[Start of section]
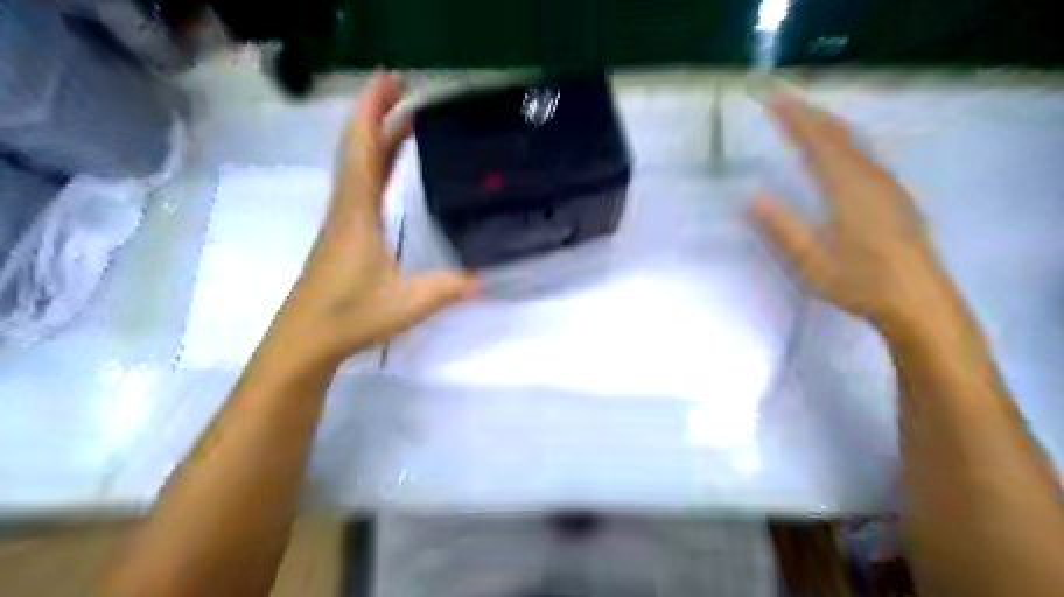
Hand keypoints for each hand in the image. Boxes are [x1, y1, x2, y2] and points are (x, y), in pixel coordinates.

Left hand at [270, 72, 475, 365]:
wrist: (306, 340)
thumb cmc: (350, 316)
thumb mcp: (408, 303)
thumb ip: (448, 288)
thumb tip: (487, 279)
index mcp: (358, 214)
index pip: (363, 150)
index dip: (373, 111)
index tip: (391, 79)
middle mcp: (346, 208)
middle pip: (357, 148)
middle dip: (376, 112)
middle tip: (402, 86)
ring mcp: (342, 221)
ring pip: (355, 165)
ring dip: (374, 136)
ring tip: (402, 118)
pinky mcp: (343, 234)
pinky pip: (358, 185)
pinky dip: (373, 163)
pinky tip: (388, 168)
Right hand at [752, 95, 961, 333]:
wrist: (919, 302)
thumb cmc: (861, 284)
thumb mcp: (812, 263)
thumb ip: (783, 228)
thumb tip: (751, 198)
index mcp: (847, 190)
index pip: (816, 143)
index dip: (793, 119)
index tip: (772, 100)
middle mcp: (870, 178)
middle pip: (838, 135)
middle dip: (808, 114)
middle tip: (782, 99)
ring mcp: (887, 185)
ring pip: (855, 142)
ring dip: (828, 123)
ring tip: (806, 114)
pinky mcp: (895, 195)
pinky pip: (865, 153)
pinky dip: (844, 139)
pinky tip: (840, 147)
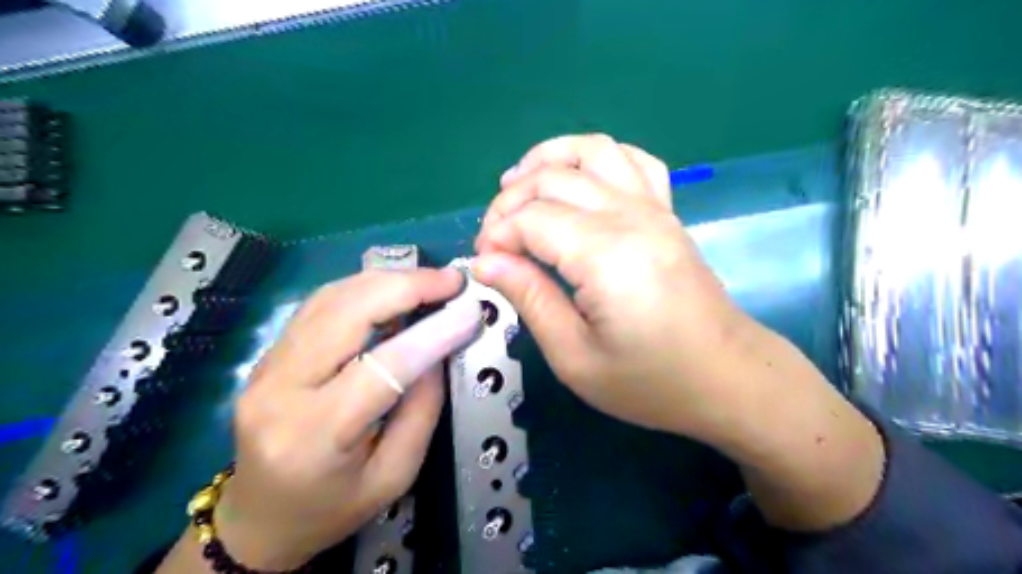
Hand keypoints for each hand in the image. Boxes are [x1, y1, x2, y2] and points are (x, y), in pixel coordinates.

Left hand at [213, 268, 476, 569]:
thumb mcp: (394, 475)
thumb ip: (422, 409)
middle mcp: (280, 390)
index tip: (470, 311)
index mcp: (314, 435)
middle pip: (346, 313)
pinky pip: (319, 305)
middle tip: (450, 280)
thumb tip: (439, 349)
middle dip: (406, 287)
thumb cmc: (332, 508)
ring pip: (330, 298)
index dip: (432, 334)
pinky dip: (363, 288)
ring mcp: (266, 366)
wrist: (260, 519)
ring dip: (386, 280)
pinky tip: (392, 290)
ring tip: (428, 281)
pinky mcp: (268, 354)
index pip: (382, 368)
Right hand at [476, 134, 881, 532]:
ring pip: (593, 150)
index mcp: (605, 254)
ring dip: (548, 159)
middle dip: (509, 201)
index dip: (496, 236)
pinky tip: (578, 178)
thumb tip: (486, 262)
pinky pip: (633, 160)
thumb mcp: (575, 357)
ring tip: (517, 183)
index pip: (531, 218)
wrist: (726, 378)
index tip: (485, 266)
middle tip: (493, 240)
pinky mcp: (667, 213)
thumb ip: (529, 299)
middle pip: (553, 178)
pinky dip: (597, 157)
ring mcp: (654, 208)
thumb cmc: (651, 380)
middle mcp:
[End of section]
**TASK DESCRIPTION:** Set down all of the entries exactly. Leave the pictures out.

**RESULT OF THE TASK:**
Hand keypoints for each hand in the image. Boxes are [x1, y1, x2, y2] and points are (x, y), in pixel coordinates.

Left hand at [270, 72, 475, 365]:
wrist: (306, 340)
thumb cmc: (350, 316)
thumb mcp: (408, 303)
thumb ip: (448, 288)
thumb tip: (487, 279)
index mcp: (358, 214)
index pip: (363, 150)
index dip: (373, 111)
index tip: (391, 79)
middle mcp: (346, 208)
middle pip: (357, 148)
middle dip: (376, 112)
middle tip: (402, 86)
ring mcp: (342, 221)
ring pip: (355, 165)
ring dip: (374, 136)
ring tip: (402, 118)
pinky mcp: (343, 234)
pinky pip: (358, 185)
pinky dip: (373, 163)
pinky tip: (388, 168)
Right hand at [752, 95, 961, 333]:
wrist: (919, 302)
thumb cmc: (861, 284)
thumb mcp: (812, 263)
thumb ip: (783, 228)
thumb tip: (751, 198)
index mcp: (847, 190)
index pip: (816, 143)
index dip: (793, 119)
index tip: (772, 100)
middle mcp: (870, 178)
middle pip: (838, 135)
middle dip: (808, 114)
middle tip: (782, 99)
ring mcp: (887, 185)
ring pip: (855, 142)
ring dip: (828, 123)
ring tip: (806, 114)
pinky mcp: (895, 195)
pinky pip: (865, 153)
pinky dip: (844, 139)
pinky tip: (840, 147)
Hand keypoints for each hand in the image. Boxes are [x1, y1, x2, y2] and points are (x, y), in pixel coordinates.

Left hand at [213, 268, 476, 569]:
thumb mcp: (394, 475)
thumb ip: (422, 409)
middle mcp: (280, 390)
index tip: (470, 311)
index mcp: (314, 435)
middle pip: (346, 313)
pinky pip: (319, 305)
middle tip: (450, 280)
thumb tip: (439, 349)
middle dip: (406, 287)
thumb cmc: (332, 508)
ring pip: (330, 298)
index dip: (432, 334)
pinky dip: (363, 288)
ring mcp: (266, 366)
wrist: (260, 519)
ring dip: (386, 280)
pinky tip: (392, 290)
ring tip: (428, 281)
pinky mcp: (268, 354)
index pip: (382, 368)
Right hand at [476, 134, 881, 532]:
ring pip: (593, 150)
index mcp: (605, 254)
ring dip: (548, 159)
middle dip: (509, 201)
index dip: (496, 236)
pinky tip: (578, 178)
thumb tip: (486, 262)
pinky pip: (633, 160)
thumb mcp: (575, 357)
ring tip: (517, 183)
index pip: (531, 218)
wrist: (726, 378)
index tip: (485, 266)
middle tip: (493, 240)
pinky mcp: (667, 213)
thumb ip: (529, 299)
middle pip: (553, 178)
pinky dip: (597, 157)
ring mcp: (654, 208)
thumb cmc: (651, 380)
middle mcp:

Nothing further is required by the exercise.